Mark Twain (Samuel Langhorne Clemens)
[Writer, b. 1835, Hannibal, Missouri, d. 1910, Redding, Connecticut.]
My dear Sir, I thank you very much for your letter and your photograph. In my opinion you are more like me than any other of my numerous doubles. I may even say that you resemble me more closely than I do myself. In fact, I intend to use your picture to shave by. Yours thankfully, S. Clemens.
(Reply to a man who sent him a photograph and claimed to be his double.)
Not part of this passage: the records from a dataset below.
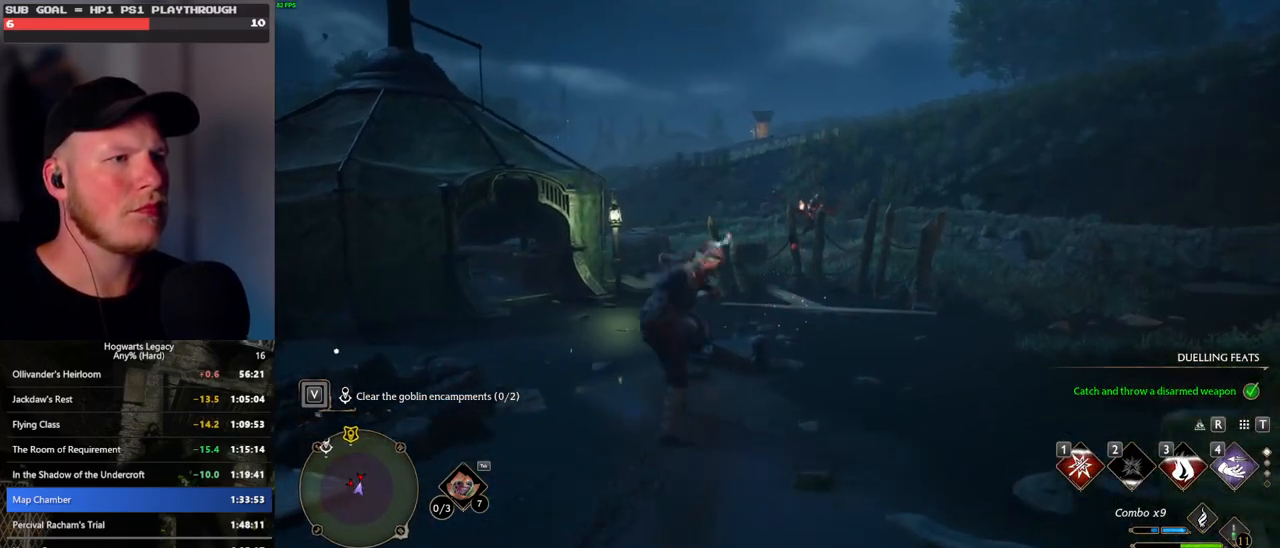
{"keys": ["d", "space"], "mouse": [], "events": [[83, "space", "up"], [167, "w", "up"], [367, "space", "down"]]}
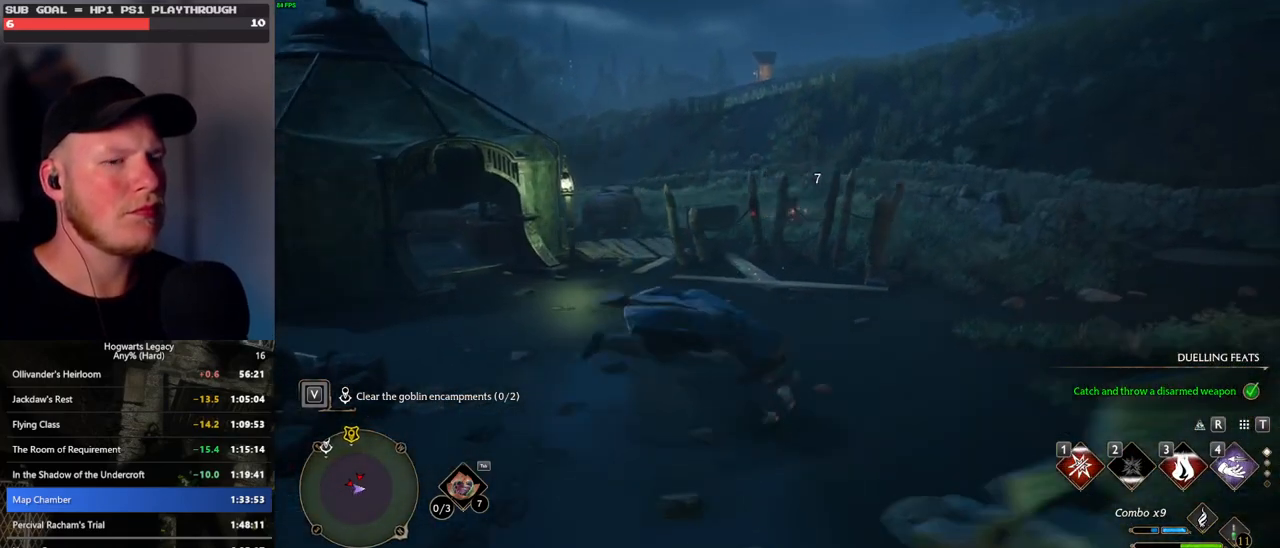
{"keys": ["d", "w"], "mouse": [], "events": [[17, "space", "up"], [150, "shift_l", "down"], [283, "w", "down"], [300, "shift_l", "up"]]}
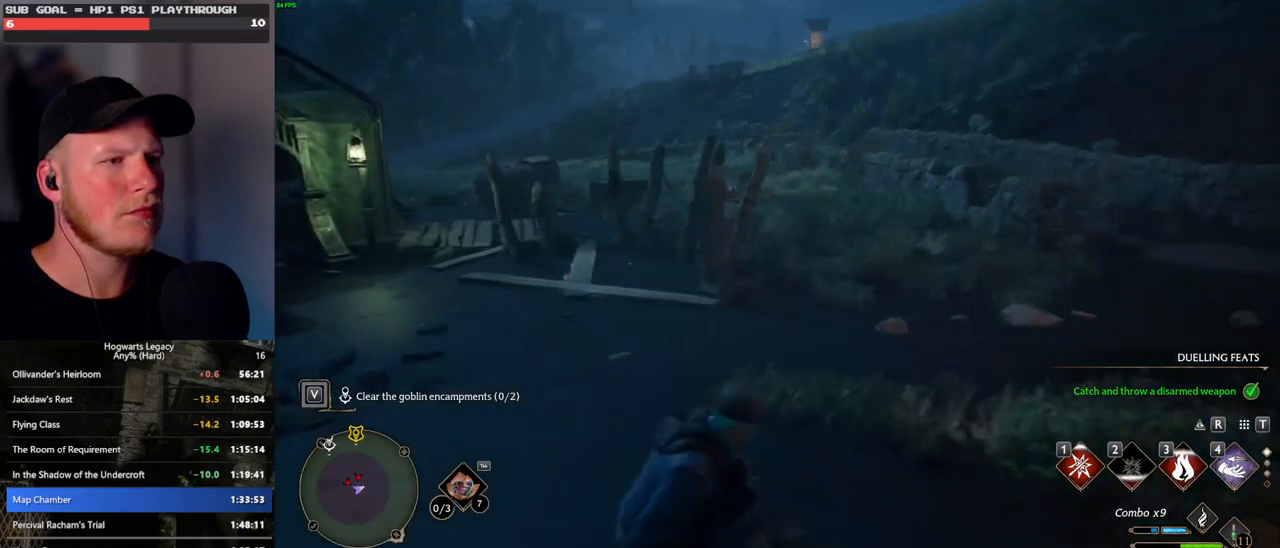
{"keys": ["w"], "mouse": [], "events": [[367, "d", "up"]]}
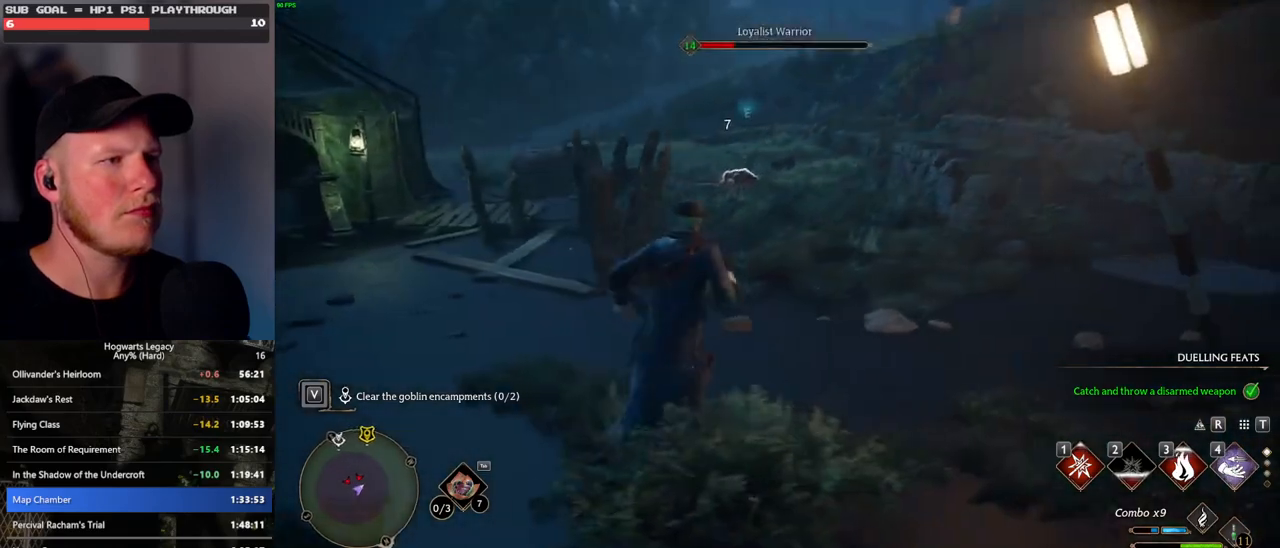
{"keys": ["w"], "mouse": [], "events": [[17, "mouse_left", "down"], [133, "mouse_left", "up"], [367, "1", "down"], [450, "1", "up"]]}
... No photograph ever was good, yet, of anybody—hunger and thirst and utter wretchedness overtake the outlaw who invented it! It transforms into desperadoes the weakest of men; depicts sinless innocence upon the pictured faces of ruffians; gives the wise man the stupid leer of a fool, and the fool an expression of more than earthly wisdom.
Ten thousand pulpits and ten thousand presses are saying the good word for me all the time… Then that trivial little kodak, that a child can carry in its pocket, gets up, uttering never a word, and knocks them dumb!
The sun never looks through a photographic instrument that does not print a lie. The piece of glass it prints is well named a “negative”—a contradiction—a misrepresentation—a falsehood. I speak feelingly of this matter, because by turns the instrument has represented me to be a lunatic, A Solomon, a missionary, a burglar and an abject idiot.
(1866)
The [Kodak is] the only witness I have encountered in my long experience that I couldn’t bribe.
You can’t depend on your eyes if your imagination is out of focus.
A photograph is a most important document, and there is nothing more damning to go down to posterity than a silly, foolish smile caught and fixed forever.